Par la suite, le genre se développe et l’auteur prend de plus en plus position et défend des théories. Les Pensées (1670) de Pascal (1623-1662) qui défend la foi chrétienne en dénonçant ce qui nuit à la raison ; l’imagination, en proposant une image de la condition humaine et de l’homme sans Dieu, perdu entre deux infinis. Emile ou de l’Education (1762) de Rousseau (1712-1778) propose une réflexion et un modèle d’éducation à travers cinq livres correspondant aux cinq étapes de l’évolution d’Emile. Ecrits sur l’Art (1855) de Charles Baudelaire (1821-1867), essai dans lequel Baudelaire s’impose en critique d’art et en observateur des évolutions de son époque. Il expose aussi une conception personnelle des différents peintres et différents tableaux qu’il évoque. Dans le Deuxième sexe (1949), Simone de Beauvoir (1908-1986) expose sa thèse féministe. Elle y dénonce la condition des femmes, leur éducation : « On ne naît pas femme, on le devient », mais aussi la supériorité de l’homme dans la société. Elle veut définir un portrait de la femme libérée et indépendante.

L’auteur s’efforce, à travers l’essai, de convaincre ses destinataires du bien-fondé de ses positions.
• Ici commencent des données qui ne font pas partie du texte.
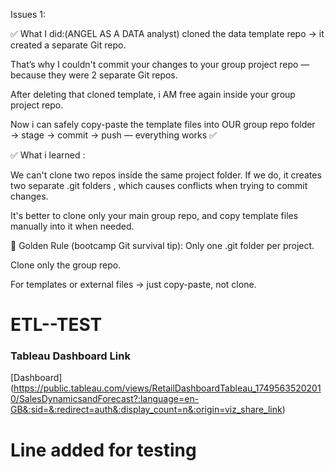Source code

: 
Issues 1:

✅ What I did:(ANGEL AS A DATA analyst)
cloned the data template repo → it created a separate Git repo.

That’s why I couldn't commit your changes to your group project repo — because they were 2 separate Git repos.

After deleting that cloned template, i AM free again inside your group project repo.

Now i can safely copy-paste the template files into OUR group repo folder → stage → commit → push — everything works ✅

✅ What i learned :

We can't clone two repos inside the same project folder.
If we do, it creates two separate .git folders , which causes conflicts when trying to commit changes.

It's better to clone only your main group repo, and copy template files manually into it when needed.

🔑 Golden Rule (bootcamp Git survival tip):
Only one .git folder per project.

Clone only the group repo.

For templates or external files → just copy-paste, not clone.

# ETL--TEST

### Tableau Dashboard Link
[Dashboard] (https://public.tableau.com/views/RetailDashboardTableau_17495635202010/SalesDynamicsandForecast?:language=en-GB&:sid=&:redirect=auth&:display_count=n&:origin=viz_share_link) 

# Line added for testing
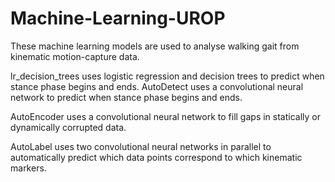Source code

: # Machine-Learning-UROP
These machine learning models are used to analyse walking gait from kinematic motion-capture data.

lr_decision_trees uses logistic regression and decision trees to predict when stance phase begins and ends.
AutoDetect uses a convolutional neural network to predict when stance phase begins and ends.

AutoEncoder uses a convolutional neural network to fill gaps in statically or dynamically corrupted data.

AutoLabel uses two convolutional neural networks in parallel to automatically predict which data points correspond to which kinematic markers.
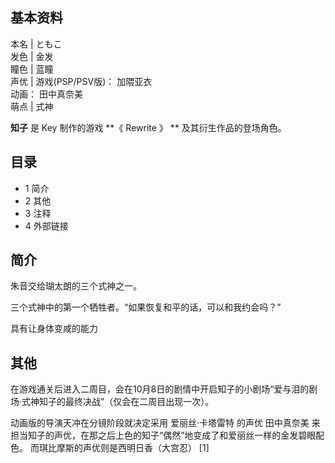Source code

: **基本资料**  
---  
本名  |  ともこ   
发色  |  金发   
瞳色  |  蓝瞳   
声优  |  游戏(PSP/PSV版)：  加隈亚衣    
动画：  田中真奈美  
萌点  |  式神   
  
**知子** 是  Key  制作的游戏 **《 Rewrite  》 ** 及其衍生作品的登场角色。

##  目录

  * 1  简介 
  * 2  其他 
  * 3  注释 
  * 4  外部链接 

##  简介

朱音交给瑚太朗的三个式神之一。

三个式神中的第一个牺牲者。“如果恢复和平的话，可以和我约会吗？”

具有让身体变咸的能力

##  其他

在游戏通关后进入二周目，会在10月8日的剧情中开启知子的小剧场“爱与泪的剧场·式神知子的最终决战”（仅会在二周目出现一次）。

动画版的导演天冲在分镜阶段就决定采用  爱丽丝·卡塔雷特  的声优  田中真奈美
来担当知子的声优，在那之后上色的知子“偶然”地变成了和爱丽丝一样的金发碧眼配色。  而琪比摩斯的声优则是西明日香（大宫忍）  [1]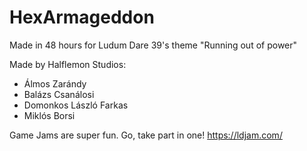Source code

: # HexArmageddon
Made in 48 hours for Ludum Dare 39's theme "Running out of power"

Made by Halflemon Studios:
- Álmos Zarándy
- Balázs Csanálosi
- Domonkos László Farkas
- Miklós Borsi

Game Jams are super fun. Go, take part in one! 
https://ldjam.com/
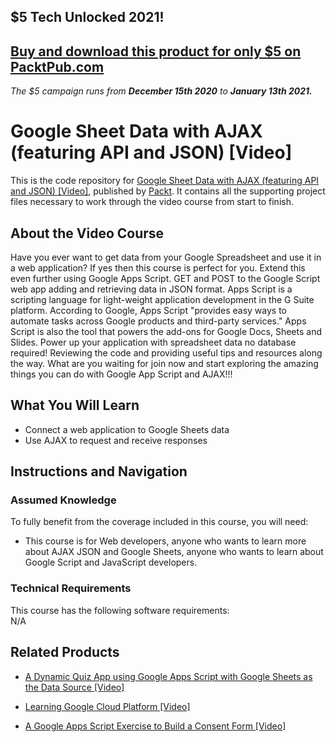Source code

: ## $5 Tech Unlocked 2021!
[Buy and download this product for only $5 on PacktPub.com](https://www.packtpub.com/)
-----
*The $5 campaign         runs from __December 15th 2020__ to __January 13th 2021.__*




# Google Sheet Data with AJAX (featuring API and JSON) [Video]
This is the code repository for [Google Sheet Data with AJAX (featuring API and JSON) [Video]](https://www.packtpub.com/web-development/google-sheet-data-ajax-featuring-api-and-json-video), published by [Packt](https://www.packtpub.com/?utm_source=github). It contains all the supporting project files necessary to work through the video course from start to finish.
## About the Video Course
Have you ever want to get data from your Google Spreadsheet and use it in a web application? If yes then this course is perfect for you. Extend this even further using Google Apps Script. GET and POST to the Google Script web app adding and retrieving data in JSON format. Apps Script is a scripting language for light-weight application development in the G Suite platform. According to Google, Apps Script "provides easy ways to automate tasks across Google products and third-party services." Apps Script is also the tool that powers the add-ons for Google Docs, Sheets and Slides. Power up your application with spreadsheet data no database required! Reviewing the code and providing useful tips and resources along the way. What are you waiting for join now and start exploring the amazing things you can do with Google App Script and AJAX!!!
<H2>What You Will Learn</H2>
<DIV class=book-info-will-learn-text>
<UL>
<LI> Connect a web application to Google Sheets data</LI>
<LI> Use AJAX to request and receive responses</LI>
</UL></DIV>

## Instructions and Navigation
### Assumed Knowledge
To fully benefit from the coverage included in this course, you will need:<br/>
<DIV class=book-info-will-learn-text>
<UL>
<LI> This course is for Web developers, anyone who wants to learn more about AJAX JSON and Google Sheets, anyone who wants to learn about Google Script and JavaScript developers.</LI>
</UL>
<DIV>

### Technical Requirements
This course has the following software requirements:<br/>
N/A

## Related Products
* [A Dynamic Quiz App using Google Apps Script with Google Sheets as the Data Source [Video]](https://www.packtpub.com/application-development/dynamic-quiz-app-using-google-apps-script-google-sheets-data-source-video)

* [Learning Google Cloud Platform [Video]](https://www.packtpub.com/virtualization-and-cloud/learning-google-cloud-platform-video)

* [A Google Apps Script Exercise to Build a Consent Form [Video]](https://www.packtpub.com/application-development/google-apps-script-exercise-build-consent-form-video)

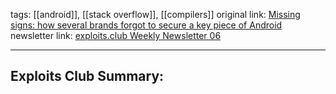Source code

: tags: [[android]], [[stack overflow]], [[compilers]]
original link:  [Missing signs: how several brands forgot to secure a key piece of Android](https://rtx.meta.security/exploitation/2024/01/30/Android-vendors-APEX-test-keys.html?ref=blog.exploits.club)
newsletter link: [exploits.club Weekly Newsletter 06](https://blog.exploits.club/exploits-club-weekly/)

---
## Exploits Club Summary:
> 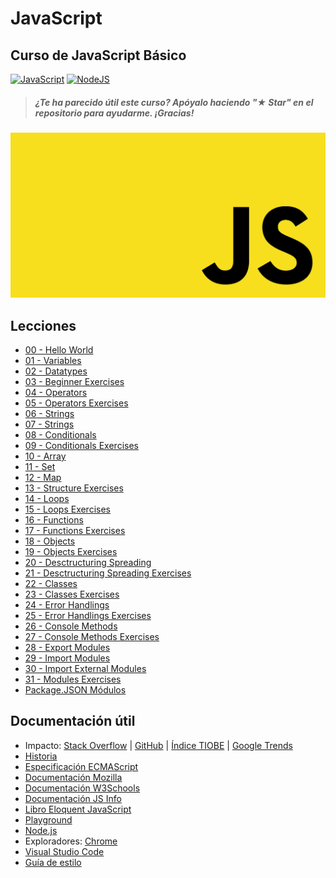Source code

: # JavaScript

## Curso de JavaScript Básico

[![JavaScript](https://img.shields.io/badge/JavaScript-ES6+-yellow?style=for-the-badge&logo=javascript&logoColor=white&labelColor=101010)](https://developer.mozilla.org/es/docs/Web/JavaScript) [![NodeJS](https://img.shields.io/badge/NODEJS-v20+-green?style=for-the-badge&logo=nodedotjs&logoColor=white&labelColor=101010)](https://nodejs.org/)

> ##### ¿Te ha parecido útil este curso? Apóyalo haciendo "★ Star" en el repositorio para ayudarme. ¡Gracias!

![](./Images/JavaScript.png)

## Lecciones

* [00 - Hello World](./Basic/00-helloworld.js)
* [01 - Variables](./Basic/01-variables.js)
* [02 - Datatypes](./Basic/02-datatypes.js)
* [03 - Beginner Exercises](./Basic/03-beginner-exercises.js)
* [04 - Operators](./Basic/04-operators.js)
* [05 - Operators Exercises](./Basic/05-operators-exercises.js)
* [06 - Strings](./Basic/06-strings.js)
* [07 - Strings](./Basic/07-strings-exercises.js)
* [08 - Conditionals](./Basic/08-conditionals.js)
* [09 - Conditionals Exercises](./Basic/09-conditionals-exercises.js)
* [10 - Array](./Basic/10-array.js)
* [11 - Set](./Basic/11-set.js)
* [12 - Map](./Basic/12-map.js)
* [13 - Structure Exercises](./Basic/13-structure-exercises.js)
* [14 - Loops](./Basic/14-loops.js)
* [15 - Loops Exercises](./Basic/15-loops-exercises.js)
* [16 - Functions](./Basic/16-functions.js)
* [17 - Functions Exercises](./Basic/17-functions-exercises.js)
* [18 - Objects](./Basic/18-objects.js)
* [19 - Objects Exercises](./Basic/19-objects-exercises.js)
* [20 - Desctructuring Spreading](./Basic/20-destructuring-spreading.js)
* [21 - Desctructuring Spreading Exercises](./Basic/21-destructuring-spreading-exercises.js)
* [22 - Classes](./Basic/22-classes.js)
* [23 - Classes Exercises](./Basic/23-classes-exersises.js)
* [24 - Error Handlings](./Basic/24-error-handling.js)
* [25 - Error Handlings Exercises](./Basic/25-error-handling-exercises.js)
* [26 - Console Methods](./Basic/26-console-methods.js)
* [27 - Console Methods Exercises](./Basic/27-console-methods-exercises.js)
* [28 - Export Modules](./Basic/28-export-modules.js)
* [29 - Import Modules](./Basic/29-import-modules.js)
* [30 - Import External Modules](./Basic/30-import-external-modules.js)
* [31 - Modules Exercises](./Basic/31-modules-exercises.js)
* [Package.JSON Módulos](./Basic/package.json)

## Documentación útil

* Impacto: [Stack Overflow](https://survey.stackoverflow.co/2023/#most-popular-technologies-language) | [GitHub](https://github.blog/2023-11-08-the-state-of-open-source-and-ai/) | [Índice TIOBE](https://www.tiobe.com/tiobe-index/) | [Google Trends](https://trends.google.es/trends/explore?cat=5&date=today%205-y&q=%2Fm%2F02p97,%2Fm%2F05z1_,%2Fm%2F07sbkfb&hl=es)
* [Historia](https://es.wikipedia.org/wiki/JavaScript)
* [Especificación ECMAScript](https://tc39.es/ecma262/)
* [Documentación Mozilla](https://developer.mozilla.org/es/docs/Web/JavaScript)
* [Documentación W3Schools](https://www.w3schools.com/js/)
* [Documentación JS Info](https://es.javascript.info/)
* [Libro Eloquent JavaScript](https://eloquentjavascript.net/)
* [Playground](https://runjs.app/play)
* [Node.js](https://nodejs.org)
* Exploradores: [Chrome](https://www.google.com/intl/es_es/chrome/)
* [Visual Studio Code](https://code.visualstudio.com/)
* [Guía de estilo](https://google.github.io/styleguide/jsguide.html)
Montaigne, dès le début des Essais, s’adresse directement à son lecteur, en le nommant et en le tutoyant pour exposer ses raisons d’écrire :

« C’est ici un livre de bonne foi, lecteur. Il t’avertit dès l’entrée que je ne m’y suis proposé aucune fin que domestique et privée ».

Il propose aussi une délibération sur un sujet qu’il veut éclairer différemment. Dans la partie des Essais intitulée « Des cannibales », Montaigne veut faire réfléchir sur la notion de civilisation :

« Chacun appelle barbarie ce qui n’est pas de son usage ».

Il invite ainsi son lecteur à considérer différents points du vue.

Un essai peut refléter la subjectivité de son auteur qui apparaît à travers un lexique plus ou moins mélioratif. Certains auteurs considèrent l’essai comme le moyen de mettre à l’épreuve leurs pensées et de vérifier leur pertinence. Le genre apparaît alors comme une démarche de recherche intellectuelle.

Pamphlet, discours et autres formes d'argumentation directe

Voici d'autres formes d'argumentation directe :

  1. Le pamphlet

Le pamphlet se présente sous la forme d’un récit court à visée critique ou satirique, plutôt bref dont la violence du style permet d’attaquer une institution ou un personnage public.

Exemple :

  • De l’Esprit des Lois, XV, 5 (1748) de Montesquieu (1689-1755) où l’auteur attaque la thèse esclavagiste.
  1. Le traité

Le traité est un texte didactique à dominante démonstrative et porte sur l’analyse d’un sujet précis.

Exemple :

  • Le Traité sur la peinture de Léonard de Vinci (1452-1519) dans lequel l’artiste propose un exposé technique sur la peinture ;
  • Le Traité sur la tolérance (1763) de Voltaire (1694-1778), dans lequel le philosophe dénonce l’injustice et le fanatisme.
  1. Le discours

Proche du traité, le discours est aussi un genre à visée didactique.

Exemple :

  • Discours sur l’origine et les fondements de l’inégalité parmi les hommes (1755), essai philosophique dans lequel Rousseau s’interroge sur les fondements de la civilisation.
  1. Le manifeste

Le manifeste est un texte qui constitue une déclaration dans laquelle des personnes présentent leurs objectifs.

Exemple :

  • Manifeste du Futurisme (1909) où l’auteur, Marinetti (1876-1944), présente la démarche artistique, littéraire, philosophique et politique du futurisme.
  1. La lettre

La lettre, généralement adressée à un destinataire réel que l’on veut convaincre, est souvent propice au débat dans la mesure où elle implique une réponse. Elle peut aussi prendre la forme d’une lettre ouverte, publiée, qui s’adresse ainsi au plus grand nombre.

Exemple :

  • « J’accuse » de Zola (1840-1902), lettre adressée au président Félix Faure, publiée le 13 janvier 1898 dans le journal L’Aurore, pour dénoncer l’injustice concernant l’« Affaire Dreyfus ».
  1. La préface

La préface, placée au début d’une œuvre, permet à l’auteur de défendre ou de présenter ses choix d’écriture.

Exemple :

  • Préface de Pierre et Jean (1888) de Maupassant (1850-1893), dans laquelle l’auteur expose les grandes lignes de l’écriture réaliste.